Pada kesempatan tersebut, Wakapolres Karanganyar Kompol Miftakul Huda menyerahkan bantuan kepada masyarakat terdampak yang diterima Kepala Desa Plesungan.

Kompol Miftakul Huda mengatakan, kehadiran Polres Karanganyar di tengah warga terdampak merupakan bentuk kepedulian dan tanggung jawab Polri untuk memberikan pelayanan, perlindungan, serta dukungan kepada masyarakat yang sedang menghadapi situasi sulit.

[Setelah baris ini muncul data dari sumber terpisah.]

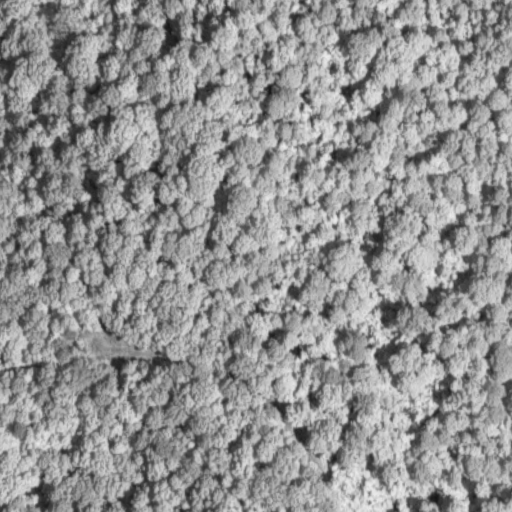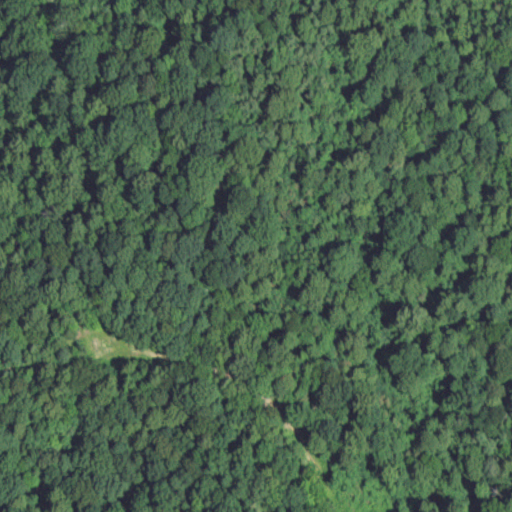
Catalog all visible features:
road: (484, 126)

“Kami hadir untuk memastikan masyarakat tidak merasa sendirian dalam menghadapi kondisi ini. Selain bantuan kebutuhan bagi warga, kami juga memberikan pendampingan psikologis, khususnya kepada anak-anak dan masyarakat yang terdampak, agar mereka tetap merasa aman, tenang dan memiliki semangat dalam menghadapi situasi ini,” ujar Wakapolres.

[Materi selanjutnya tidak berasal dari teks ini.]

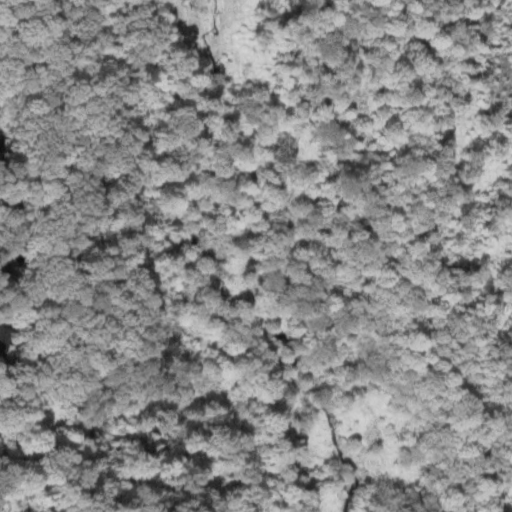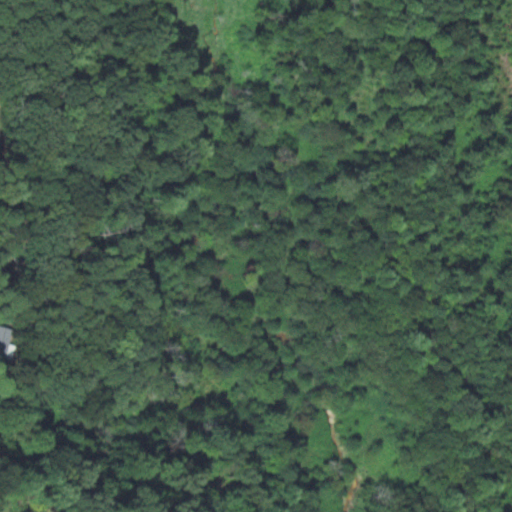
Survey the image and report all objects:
building: (6, 268)
building: (5, 340)
building: (5, 341)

Menurutnya, dampak sebuah bencana tidak hanya dirasakan secara fisik, tetapi juga dapat memengaruhi kondisi psikologis masyarakat. Karena itu, pendampingan trauma healing menjadi bagian penting dalam membantu warga, terutama mereka yang harus meninggalkan rumah dan tinggal sementara di lokasi pengungsian.

“Kami berharap kegiatan ini dapat sedikit membantu mengurangi beban dan kecemasan masyarakat. Polres Karanganyar akan terus berkoordinasi dengan seluruh pihak terkait untuk memberikan pelayanan dan pendampingan kepada warga selama kondisi ini masih membutuhkan perhatian,” tambahnya.

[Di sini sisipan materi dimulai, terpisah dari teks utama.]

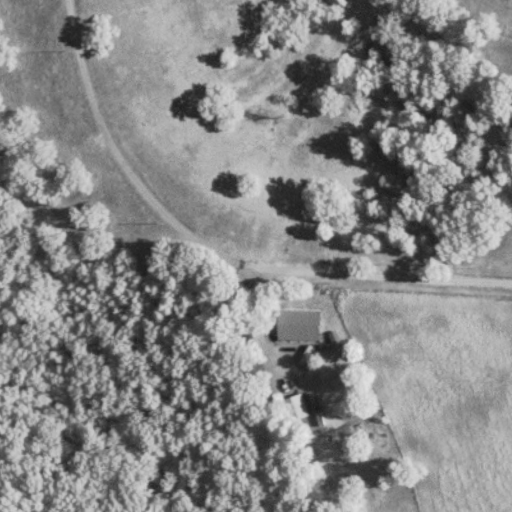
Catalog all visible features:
road: (215, 251)
building: (296, 324)
building: (293, 407)
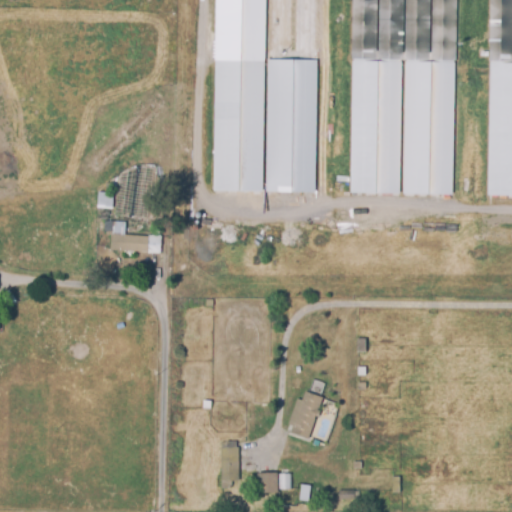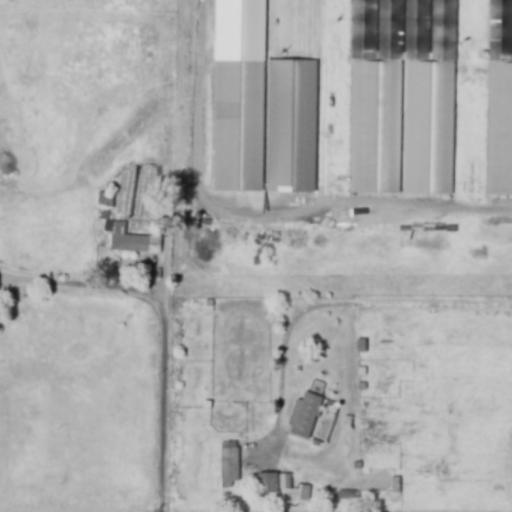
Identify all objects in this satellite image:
building: (265, 29)
building: (403, 29)
building: (500, 30)
building: (236, 95)
building: (402, 97)
building: (499, 99)
building: (289, 125)
building: (237, 127)
building: (290, 129)
building: (374, 129)
building: (428, 130)
building: (499, 133)
building: (102, 199)
building: (104, 201)
road: (254, 212)
building: (129, 240)
building: (131, 241)
road: (84, 285)
road: (326, 305)
road: (161, 403)
road: (344, 406)
building: (303, 414)
building: (303, 416)
building: (227, 463)
building: (227, 465)
building: (266, 483)
building: (265, 486)
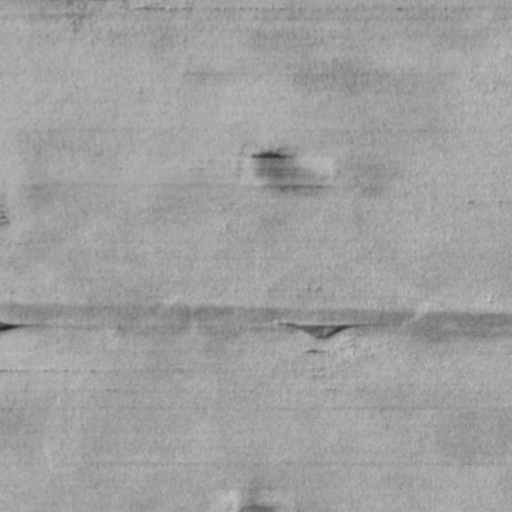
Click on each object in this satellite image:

Kehadiran jajaran Polres Karanganyar mendapat sambutan positif dari warga yang berada di lokasi pengungsian. Warga mengaku bersyukur atas perhatian dan pendampingan yang diberikan, khususnya di tengah kondisi yang membutuhkan dukungan bersama.

Melalui kegiatan tersebut, Polres Karanganyar ingin memastikan masyarakat terdampak tidak menghadapi situasi sulit ini sendirian. Kehadiran personel Polri di tengah warga diharapkan dapat memberikan rasa aman, ketenangan, sekaligus semangat bagi masyarakat untuk menghadapi dampak kebakaran TPA Putri Cempo.

Warga juga berharap layanan kesehatan dan pendampingan psikososial dari Polres Karanganyar dapat terus diberikan selama dampak asap kebakaran masih dirasakan masyarakat.

Kegiatan pemberian bantuan dan trauma healing berlangsung dengan tertib dan lancar, sekaligus menjadi wujud nyata kepedulian Polres Karanganyar dalam memberikan pelayanan kepada masyarakat yang sedang membutuhkan.